Canibais literários
Por Rita Lobo - 09 de julho de 2007
Os índios tupinambás eram canibais. Mas a carne humana não era apenas alimento para o corpo. Na época de desova das tainhas, os índios pescavam aos milhares o peixe que migrava das águas frias do mar do sul para os manguezais do litoral norte. Depois, secavam a carne de tainha ao sol e, socando, faziam dela uma farinha que serviria de alimento para um exército de índios, durante os três dias de viagem até São Vicente. Lá, atacavam os tupiniquins, a tribo inimiga. Os índios capturados eram o prato principal da viagem de volta. Era o alimento do corpo. Mas não somente. Eles acreditavam comer também a força e a valentia do inimigo.
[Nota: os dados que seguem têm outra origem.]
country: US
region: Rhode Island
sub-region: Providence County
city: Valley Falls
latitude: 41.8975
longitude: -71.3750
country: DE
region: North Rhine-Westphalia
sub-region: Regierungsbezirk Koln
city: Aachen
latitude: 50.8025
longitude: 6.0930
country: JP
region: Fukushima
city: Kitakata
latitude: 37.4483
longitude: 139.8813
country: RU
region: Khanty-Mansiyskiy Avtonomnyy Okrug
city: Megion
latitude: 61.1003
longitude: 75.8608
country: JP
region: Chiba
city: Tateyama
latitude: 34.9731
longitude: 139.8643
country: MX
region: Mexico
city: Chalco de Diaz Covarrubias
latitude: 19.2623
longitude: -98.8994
Borrachudos que vivem entre Ubatuba e Parati, ora terra exclusiva dos tupinambás, também são canibais. Digo isso sentindo na pele. Acham que pele branca é pele inimiga. Ou gostam de cheirinho de leite. Uma vez, no Japão, comentei com uma amiga que eu sentia cheiro de peixe no metrô lotado. Ela respondeu que para eles, japoneses, um ambiente fechado cheio de ocidentais cheira a leite. Somos o que comemos. E cheiramos ao que comemos. Não sei bem o que os borrachudos querem de mim, além do sangue com cheiro de leite. Vim passar uns dias na praia justamente porque estava sem forças. Mas eles não perceberam e continuam me picando.
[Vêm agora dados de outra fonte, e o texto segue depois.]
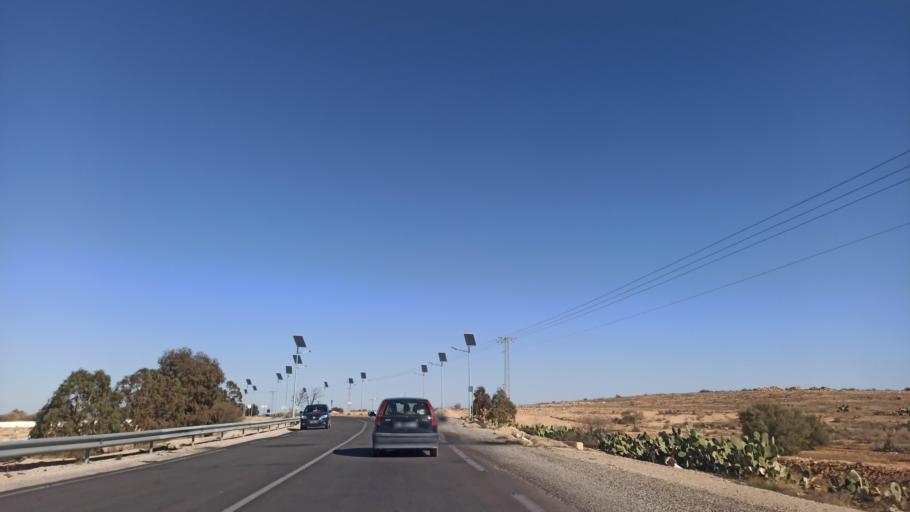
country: TN
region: Sidi Bu Zayd
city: Bi'r al Hufayy
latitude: 34.7246
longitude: 9.0629
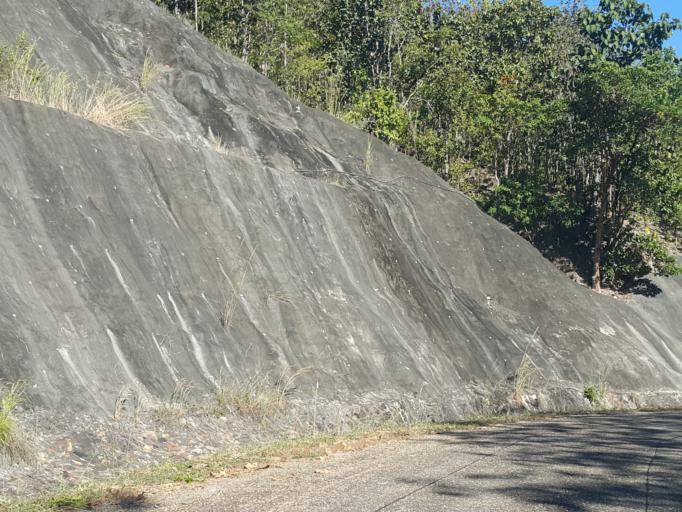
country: TH
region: Chiang Mai
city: San Sai
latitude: 18.9282
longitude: 99.1287
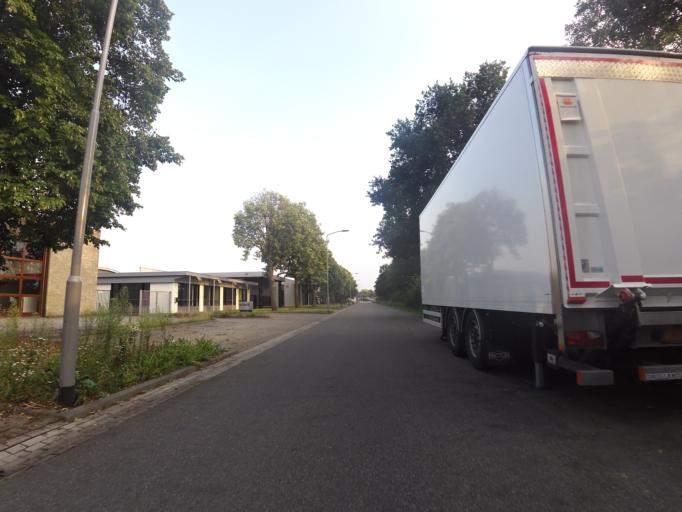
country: NL
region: Gelderland
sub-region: Oude IJsselstreek
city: Gendringen
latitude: 51.8823
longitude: 6.3820
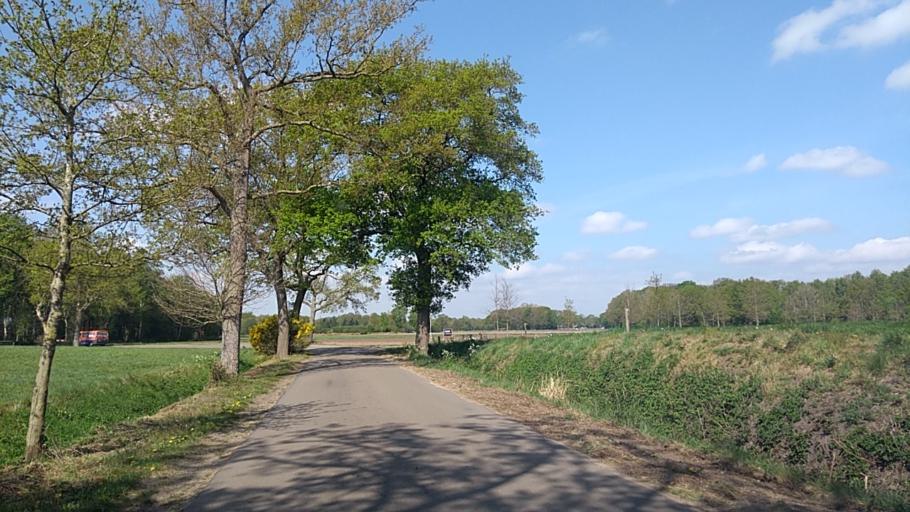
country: NL
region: Overijssel
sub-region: Gemeente Haaksbergen
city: Haaksbergen
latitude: 52.1392
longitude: 6.7084
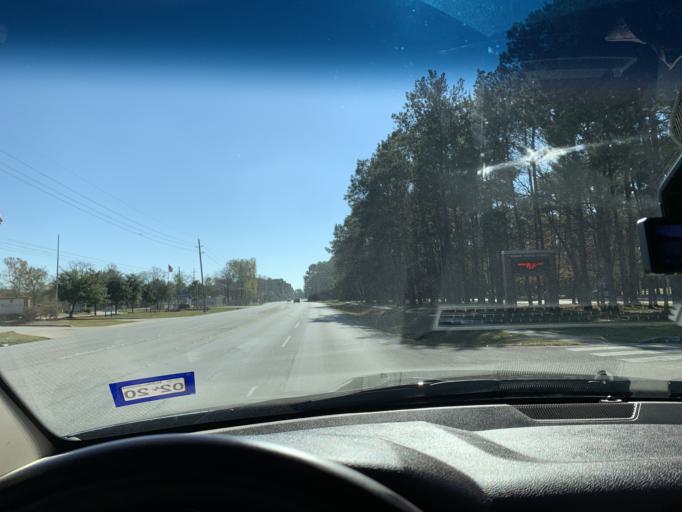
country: US
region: Texas
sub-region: Harris County
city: Spring
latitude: 30.0040
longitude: -95.4436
Na sexta-feira à noite, fui me alimentar na Flip, a Festa Literária Internacional de Parati, que tem no nome a sua essência: é mesmo uma festa. E lotada! Na Tenda dos Autores, à mesa, Nadine Gordimer e Amós Oz. Ela, sul-africana; ele, israelense. Ambos vozes importantes dos conflitos de seus paises. Ele diz que a comédia e a tragédia são janelas da mesma paisagem. Está falando sobre a questão dos judeus e dos palestinos em Israel. Mas faço um mergulho rápido em busca da graça nas minhas pequenas tragédias imediatas. O mediador do debate conta que Amós lutou em duas guerras, mas nunca escreveu sobre o campo de batalha. O autor diz que já tentou – e promete continuar tentando –, mas não garante que um dia irá conseguir colocar em palavras algo que não há nada de familiar, para ninguém, nem mesmo para quem já esteve em uma guerra. Mas comprova a sua teoria das janelas, contando uma historinha. Na primeira vez que ficou frente a frente com uma tropa inimiga, e viu as armas apontadas em sua direção e na de seus homens, sua reação não foi a de atirar, ou de sair correndo, mas a de chamar a polícia. A platéia ri e aplaude. Ele conta que mora a 5 minutos do deserto. Às seis da manhã, começa o dia com uma caminhada. Andar pelo deserto o faz refletir sobre a importância das coisas e ajuda a colocar tudo em perspectiva. Quando chega em casa, ele liga o rádio e ouve no noticiário políticos dizendo palavras, como nunca, jamais, nunca mais e pensa: as pedras do deserto devem estar rindo deles! Volto para a minha viagem e avalio: talvez, colocadas em perspectiva, as pequenas ou até as grandes tragédias pessoais possam mesmo ganhar uma versão cômica. Olho ao redor e suspeito que, como eu, aquelas 799 outras pessoas da platéia são ali tupinambás, tentando extrair dos autores um pouco de força e de valentia para enfrentar os próprios conflitos. Ou simplesmente gostam de cheirinho de leite.